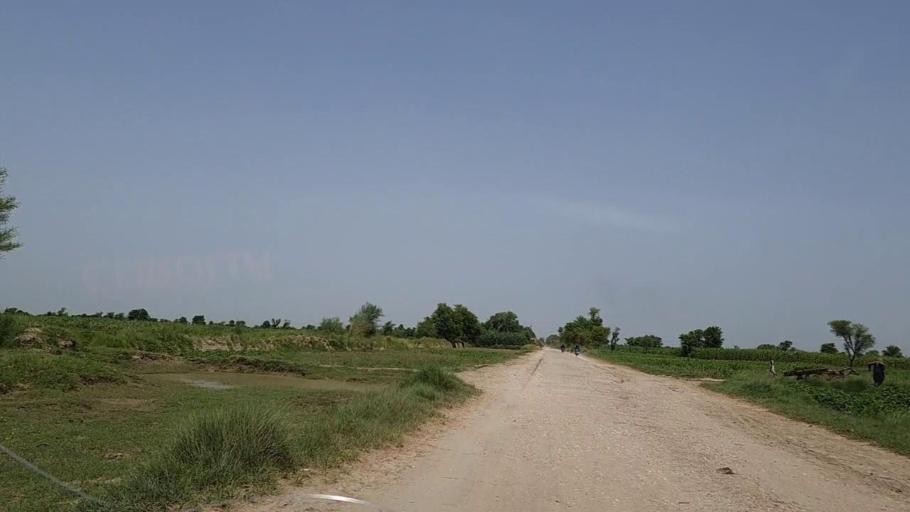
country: PK
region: Sindh
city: Tharu Shah
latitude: 26.9095
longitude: 68.0041
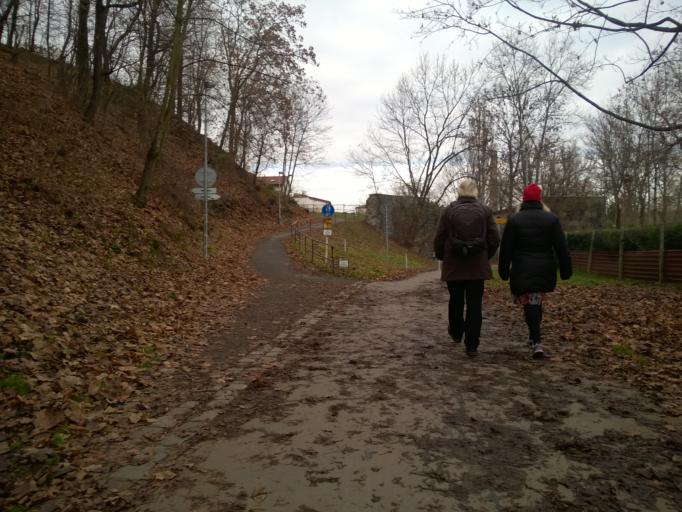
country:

◆ ◆ ◆ ◆ ◆

Given exercise
Print every line of the records above verbatim, but leave out the pictures.

Expected answer
country: PK
region: Sindh
city: Tharu Shah
latitude: 26.9095
longitude: 68.0041
country:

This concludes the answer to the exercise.